┌─ EXERCISE MATERIAL
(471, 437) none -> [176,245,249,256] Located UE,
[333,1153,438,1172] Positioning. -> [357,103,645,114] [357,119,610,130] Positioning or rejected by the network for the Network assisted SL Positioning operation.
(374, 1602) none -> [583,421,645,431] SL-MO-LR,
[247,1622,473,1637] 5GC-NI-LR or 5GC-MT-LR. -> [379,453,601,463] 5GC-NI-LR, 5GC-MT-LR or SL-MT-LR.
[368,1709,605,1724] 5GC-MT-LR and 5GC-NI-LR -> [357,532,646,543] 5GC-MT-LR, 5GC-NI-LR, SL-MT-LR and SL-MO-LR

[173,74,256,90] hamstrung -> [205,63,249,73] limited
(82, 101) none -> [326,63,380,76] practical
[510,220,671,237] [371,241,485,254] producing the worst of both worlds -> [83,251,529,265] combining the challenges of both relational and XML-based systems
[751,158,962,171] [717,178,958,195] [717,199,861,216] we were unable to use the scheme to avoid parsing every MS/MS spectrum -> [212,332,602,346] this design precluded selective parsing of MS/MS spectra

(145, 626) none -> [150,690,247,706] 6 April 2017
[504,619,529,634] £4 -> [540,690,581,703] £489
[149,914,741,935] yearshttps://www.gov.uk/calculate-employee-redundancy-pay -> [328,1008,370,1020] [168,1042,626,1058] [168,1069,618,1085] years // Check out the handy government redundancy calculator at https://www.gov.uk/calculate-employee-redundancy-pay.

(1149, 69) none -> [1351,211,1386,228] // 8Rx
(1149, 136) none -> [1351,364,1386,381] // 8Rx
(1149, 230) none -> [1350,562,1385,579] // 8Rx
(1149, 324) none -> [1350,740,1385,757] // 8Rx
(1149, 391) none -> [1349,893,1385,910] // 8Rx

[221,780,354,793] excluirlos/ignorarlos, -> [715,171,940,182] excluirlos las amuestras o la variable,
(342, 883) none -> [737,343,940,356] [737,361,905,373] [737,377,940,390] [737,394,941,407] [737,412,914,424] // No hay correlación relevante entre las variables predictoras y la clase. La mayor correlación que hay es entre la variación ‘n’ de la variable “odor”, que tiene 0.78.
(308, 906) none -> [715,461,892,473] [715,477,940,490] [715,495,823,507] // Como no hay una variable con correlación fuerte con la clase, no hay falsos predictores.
└─
:: TASK OBJECTIVE ::
Going line by line through the entries above, count each line that has the word "correlación", then state the count alone.

:: TASK RESULT ::
2